Let's Eat Grandma, comprising British teens Jenny Hollingsworth and Rosa Walton, released their long-awaited sophomore record, I'm All Ears today, and the whole thing is bold, genre-melding, nuanced goodness that also serves as a complex portrayal of female teen angst. "Snakes and Ladders" is part trip-hop vampiric fantasy (including those elongated, dramatic Casio-style synth stabs) and part esoteric poetry. It's also chock full of stunning, strange couplets that almost shouldn't work but resolve themselves with grounded poignance: "But it feels like we're stuck in the everglades/
Trying to run through life, but we get nowhere" or "All the green clouds fucked up the sky/ But now nothing can smash our glass eyes." Throughout the album, Hollingsworth and Walton remain just as original and uninhibitedly arty in their musical instincts, calling to mind a Gen Z CocoRosie, even on more explicitly pop numbers such as "I Will Be Waiting." Stick around, ladies: We're all ears.
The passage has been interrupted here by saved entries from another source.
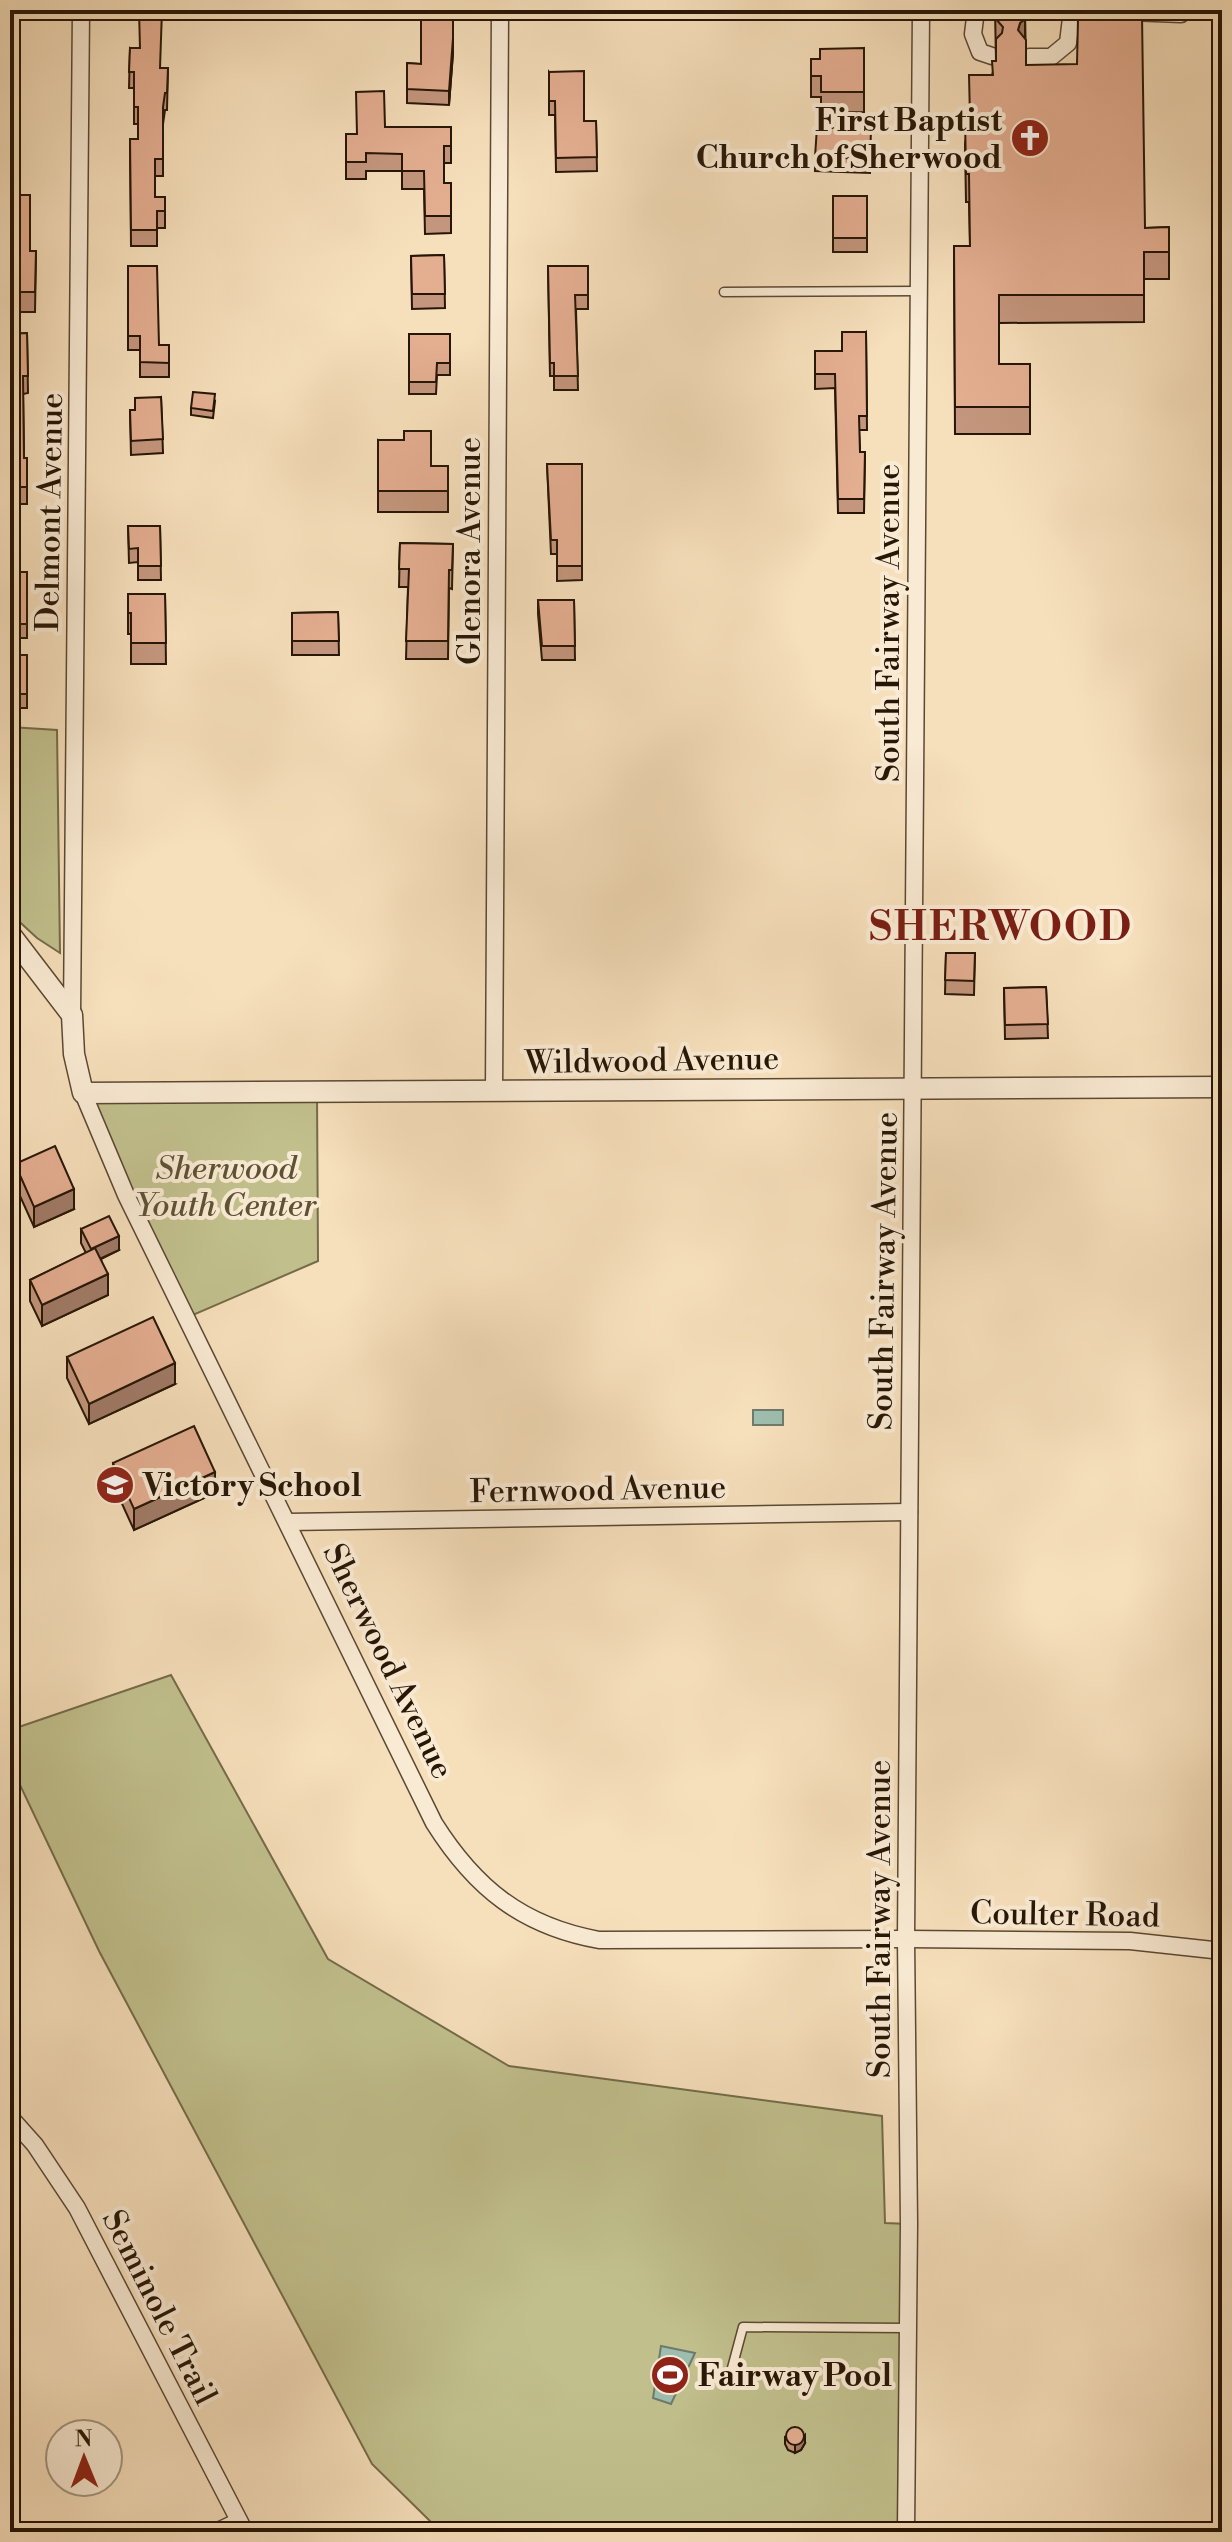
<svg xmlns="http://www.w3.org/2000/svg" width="1232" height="2542" font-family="'Libre Bodoni',serif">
	<rect width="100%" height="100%" fill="#f6dfbb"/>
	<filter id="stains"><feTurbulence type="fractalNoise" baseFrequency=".0025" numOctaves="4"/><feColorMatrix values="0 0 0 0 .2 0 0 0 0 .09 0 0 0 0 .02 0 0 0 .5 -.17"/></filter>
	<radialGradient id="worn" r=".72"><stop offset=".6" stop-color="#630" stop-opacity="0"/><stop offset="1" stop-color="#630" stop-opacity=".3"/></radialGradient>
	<g fill="#c1c08d" stroke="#746b4a" stroke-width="2">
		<polygon points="10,727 57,730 60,953 37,938 10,913"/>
		<polygon points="317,1092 318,1261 186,1318 83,1093"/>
		<polygon points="171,1675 328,1959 509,2066 882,2116 885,2223 909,2224 906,2531 432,2523 372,2464 99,1951 10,1764 10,1730"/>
	</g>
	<g fill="#9dbdae" stroke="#6e7a6b" stroke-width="2">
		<rect x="753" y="1410" width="30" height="15"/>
		<polygon points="661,2346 695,2353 671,2404 653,2398"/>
	</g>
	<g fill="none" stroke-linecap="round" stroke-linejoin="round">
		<defs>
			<g id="service">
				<polyline points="724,292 919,291"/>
				<polyline points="732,2368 743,2327 907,2328"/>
			</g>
			<g id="minor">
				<polyline points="976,10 973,34 980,52 992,56"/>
				<polyline points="1079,10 1181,14 1181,10"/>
				<polyline points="1029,57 1051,57 1068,43 1072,10"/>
				<polyline points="72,1015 81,10"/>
				<polyline points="494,1092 500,10"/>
				<path d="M83 1093 126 1195 434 1823C475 1888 522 1926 599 1940L906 1939 1130 1941 1222 1951"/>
				<polyline points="288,1522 909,1512"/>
				<polyline points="10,2117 35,2145 77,2208 245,2532"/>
				<polyline points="216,2532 239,2521"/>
				<polyline points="906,2532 909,2224 906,1939 921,10"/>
			</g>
			<polyline id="tertiary" points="10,934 72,1015 74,1054 83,1093 1222,1087"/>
		</defs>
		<use href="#service" stroke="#5b4833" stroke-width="11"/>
		<use href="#minor" stroke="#5b4833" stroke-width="19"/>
		<use href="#tertiary" stroke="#5b4833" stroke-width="23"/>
		<use href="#service" stroke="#f9ead3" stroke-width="8"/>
		<use href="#minor" stroke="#f9ead3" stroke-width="16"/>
		<use href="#tertiary" stroke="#f9ead3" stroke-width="20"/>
	</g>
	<g fill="#c4967d" stroke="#271606" stroke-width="2">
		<rect x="811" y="10" width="19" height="9"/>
		<polygon points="995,10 1025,10 1026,65 1145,228 1169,227 1169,279 1144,279 1144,322 999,323 999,364 1030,364 1030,434 955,434 954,246 970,246 969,202 966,202 965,144 969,117 992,75 996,61"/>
		<polygon points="130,48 160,68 168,68 167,110 165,110 163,124 163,176 155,176 155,197 165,197 165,228 157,228 157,246 131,246 130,139 138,139 138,124 134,124 134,88 129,88"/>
		<polygon points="864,48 864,112 821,113 821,97 811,97 811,59 820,59"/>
		<polygon points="453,53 449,105 407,103 407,63 421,64"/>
		<polygon points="549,72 584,121 596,121 597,171 556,172 555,115 549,115"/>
		<polygon points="385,127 451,127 451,163 444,163 444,183 451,183 451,233 425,234 424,189 402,189 402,171 366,171 366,179 346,179 346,134 356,134"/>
		<polygon points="871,144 870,173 815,171 815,157"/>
		<polygon points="10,195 30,251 36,251 35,312 10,312"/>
		<rect x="833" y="196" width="34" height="56"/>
		<polygon points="444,255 445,308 412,309 411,256"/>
		<polygon points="128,266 159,345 169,345 169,377 140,377 140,350 128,350"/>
		<polygon points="548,266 588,266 588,309 576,309 578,390 554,390 554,376 550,376"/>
		<polygon points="866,332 867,430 859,430 860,452 865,452 864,513 838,513 835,388 815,389 815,351 842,351"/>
		<polygon points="27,333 28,393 23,394 24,458 27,458 27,504 18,504 18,536 10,536 10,334"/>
		<polygon points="409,334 450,334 450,375 437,375 436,394 409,394"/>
		<polygon points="161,397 163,453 131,455 130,410 135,410"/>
		<polygon points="215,401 213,418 191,415 191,408"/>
		<polygon points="378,440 431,466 448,466 448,512 378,512"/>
		<polygon points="547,464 582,464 582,580 557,581 557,554 551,554"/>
		<polygon points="128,526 160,526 161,580 138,580 138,562 129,563"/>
		<polygon points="400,543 453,544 452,589 449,588 448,659 406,659 408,587 399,587"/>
		<rect x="10" y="572" width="17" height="66"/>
		<polygon points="128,594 165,594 166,664 131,664 131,634 128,634"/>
		<polygon points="538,600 574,600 575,660 542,660 538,614"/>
		<polygon points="338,612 339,655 292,655 292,613"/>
		<rect x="10" y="655" width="17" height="53"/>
		<polygon points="946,953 975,953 974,995 945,994"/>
		<polygon points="1046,987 1048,1038 1005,1039 1004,988"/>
		<polygon points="15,1164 74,1209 34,1227 15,1185"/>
		<polygon points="81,1229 119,1250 101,1259 108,1295 42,1326 30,1301 30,1280 86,1253 81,1243"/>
		<polygon points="67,1357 175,1384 89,1424 67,1378"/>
		<polygon points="113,1463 215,1493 134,1530 113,1484"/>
		<polygon points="785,2437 805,2443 801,2450 795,2453 788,2450 785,2444"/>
	</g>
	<g fill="#a07a66" stroke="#271606" stroke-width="2">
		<polygon points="1025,19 1025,47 1018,30 1020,23"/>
		<polygon points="453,38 453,53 449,105 449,91"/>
		<polygon points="74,1189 74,1209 34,1227 34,1207"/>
		<polygon points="119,1236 119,1250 91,1263 91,1249"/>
		<polygon points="108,1274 108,1295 42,1326 42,1305"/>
		<polygon points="175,1363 175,1384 89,1424 89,1404"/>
		<polygon points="215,1472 215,1493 134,1530 134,1509"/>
		<polygon points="805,2435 805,2443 801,2450 795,2453 795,2445"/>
	</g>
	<g fill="#e4ae91" stroke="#271606" stroke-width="2">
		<polygon points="139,10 162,10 160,68 168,68 167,93 165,93 163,107 163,159 155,159 155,197 165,197 165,211 157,211 157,230 131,230 130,139 138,139 138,107 134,107 134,72 129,72 130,48 140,48"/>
		<polygon points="421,10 453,10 453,38 449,91 407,89 407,63 421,64"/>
		<polygon points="995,10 1025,10 1025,19 1020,23 1018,30 1026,40 1026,65 1077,64 1078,19 1101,19 1101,14 1142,15 1145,228 1169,227 1169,252 1144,252 1144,295 999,295 999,364 1030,364 1030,407 955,407 954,246 970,246 969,174 966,174 965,117 970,117 969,75 993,75 992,61 996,61 996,39 1002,33 1003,27 995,18"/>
		<polygon points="864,48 864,92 821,92 821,76 811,76 811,59 820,59 820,49"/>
		<polygon points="584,71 584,121 596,121 597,157 556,158 555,101 549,101 549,72"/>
		<polygon points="384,91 385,127 451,127 451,146 444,146 444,183 451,183 451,216 425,216 424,171 402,171 402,154 366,153 366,162 346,162 346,134 357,134 356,92"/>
		<polygon points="817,127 871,130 870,159 815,157"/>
		<polygon points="10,195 30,195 30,251 36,251 35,292 10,292"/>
		<rect x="833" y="196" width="34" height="42"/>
		<polygon points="444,255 445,294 412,294 411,256"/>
		<polygon points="128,266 157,266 159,345 169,345 169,363 140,362 140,336 128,336"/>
		<polygon points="548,266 588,266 588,295 575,295 578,376 554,376 554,363 550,363"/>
		<polygon points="842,332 866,332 867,416 859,416 860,452 865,452 864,499 838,499 835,374 815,374 815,351 842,351"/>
		<polygon points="27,333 28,376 23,376 24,458 27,458 27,487 18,487 18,519 10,519 10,334"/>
		<polygon points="409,334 450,334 450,363 437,363 436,382 409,382"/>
		<polygon points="193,392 215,394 213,411 191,408"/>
		<polygon points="161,397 163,439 131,441 130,410 135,410 135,398"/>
		<polygon points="404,431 431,431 431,466 448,466 448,491 378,491 378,440 404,440"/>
		<polygon points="547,464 582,464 582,566 557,566 557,540 551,540"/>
		<polygon points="128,526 160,526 161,566 138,566 138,548 129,549"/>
		<polygon points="400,543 453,544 452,570 449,570 448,641 406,641 409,569 399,569"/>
		<rect x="10" y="572" width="17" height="52"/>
		<polygon points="128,594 165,594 166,643 131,643 131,613 128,613"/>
		<polygon points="538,600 574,600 575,646 542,646"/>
		<polygon points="338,612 339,641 292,641 292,613"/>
		<rect x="10" y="655" width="17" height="39"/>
		<polygon points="946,953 975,953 974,981 945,980"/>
		<polygon points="1046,987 1048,1024 1005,1025 1004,988"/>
		<polygon points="55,1146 74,1189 34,1207 15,1164"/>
		<polygon points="109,1216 119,1236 91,1249 81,1229"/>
		<polygon points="95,1248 108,1274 42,1305 30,1280"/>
		<polygon points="153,1317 175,1363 89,1404 67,1357"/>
		<polygon points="194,1426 215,1472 134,1509 113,1463"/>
		<circle cx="795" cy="2436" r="9"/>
	</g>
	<defs>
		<symbol id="church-disc" viewBox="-11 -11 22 22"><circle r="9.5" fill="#8f2418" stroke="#f9ead3"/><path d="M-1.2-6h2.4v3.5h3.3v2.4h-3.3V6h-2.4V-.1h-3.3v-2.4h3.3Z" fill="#fff"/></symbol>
		<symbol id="school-disc" viewBox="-11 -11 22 22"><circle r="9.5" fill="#8f2418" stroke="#f9ead3"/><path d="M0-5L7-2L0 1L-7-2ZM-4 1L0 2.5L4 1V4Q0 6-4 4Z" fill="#fff"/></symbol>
		<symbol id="stadium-disc" viewBox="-11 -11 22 22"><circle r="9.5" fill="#8f2418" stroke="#f9ead3"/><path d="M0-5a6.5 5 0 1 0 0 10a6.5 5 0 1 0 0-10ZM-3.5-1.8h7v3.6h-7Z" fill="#fff"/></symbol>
	</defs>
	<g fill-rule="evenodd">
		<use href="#church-disc" x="1008" y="116" width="44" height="44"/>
		<use href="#school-disc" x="93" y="1463" width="44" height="44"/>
		<use href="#stadium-disc" x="648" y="2353" width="44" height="44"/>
	</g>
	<g text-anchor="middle" stroke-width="8" stroke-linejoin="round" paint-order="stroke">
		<g font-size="32" font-weight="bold" fill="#271606" stroke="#f9ead3" text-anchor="start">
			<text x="1002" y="131" text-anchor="end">First Baptist<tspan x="1002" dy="37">Church of Sherwood</tspan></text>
			<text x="143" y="1496">Victory School</text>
			<text x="698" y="2386">Fairway Pool</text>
		</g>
		<g font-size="32" fill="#271606" stroke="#f9ead3">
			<text transform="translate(49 512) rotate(-89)" y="11">Delmont Avenue</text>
			<text transform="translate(469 551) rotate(-90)" y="11">Glenora Avenue</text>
			<text transform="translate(888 623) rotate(-90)" y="11">South Fairway Avenue</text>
			<text transform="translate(652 1060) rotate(-1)" y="11">Wildwood Avenue</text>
			<text transform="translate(883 1271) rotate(-89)" y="11">South Fairway Avenue</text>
			<text transform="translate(598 1489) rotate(-1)" y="11">Fernwood Avenue</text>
			<text transform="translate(389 1661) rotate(64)" y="11">Sherwood Avenue</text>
			<text transform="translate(1065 1914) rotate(1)" y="11">Coulter Road</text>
			<text transform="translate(879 1919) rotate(-90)" y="11">South Fairway Avenue</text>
			<text transform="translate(160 2307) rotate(63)" y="11">Seminole Trail</text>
		</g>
		<g font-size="32" font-style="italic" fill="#5d5235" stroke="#f9ead3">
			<text x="226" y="1179">Sherwood<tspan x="226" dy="37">Youth Center</tspan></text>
		</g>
		<g font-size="40" font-weight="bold" letter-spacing="2" fill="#7a1f14" stroke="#f9ead3">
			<text x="1001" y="940">SHERWOOD</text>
		</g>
	</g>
	<rect width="1232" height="2542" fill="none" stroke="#f6dfbb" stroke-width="40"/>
	<rect x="12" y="12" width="1208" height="2518" fill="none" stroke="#271606" stroke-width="4"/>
	<rect x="20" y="20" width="1192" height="2502" fill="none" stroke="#271606" stroke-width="2"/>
	<g transform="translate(84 2458) rotate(359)"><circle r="38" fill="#f9ead3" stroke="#a59581" stroke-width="2"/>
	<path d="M0-6L14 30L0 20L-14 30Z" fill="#8f2418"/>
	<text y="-12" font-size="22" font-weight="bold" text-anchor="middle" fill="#271606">N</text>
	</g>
	<rect width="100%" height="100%" filter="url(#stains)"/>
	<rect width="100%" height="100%" fill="url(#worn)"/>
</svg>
Related | Let's Eat Grandma Is Your New Favorite Band

Last but most certainly not least, closing out this week's Bops Only is Shea Diamond, whose earlier single, the irresistible "Keisha Complexion" is still in our heads and hearts as a unapologetically bright and beautiful beacon of Black trans femme sexual desire. She has now released her new EP Seen It All, which features "Keisha" and also this bop, "American Pie," an anthemic, instantly iconic song about getting one's piece of success and recognition, as one chooses to define it. For Shea Diamond, who holds a clear-eyed, worldly perspective likely due to her experiences, "American Pie," sung with to-the-rafters passion, feels like a special personal achievement. She wants her slice, but she's already got it, because simply because she claims herself. That's a win no one or nothing can take from her.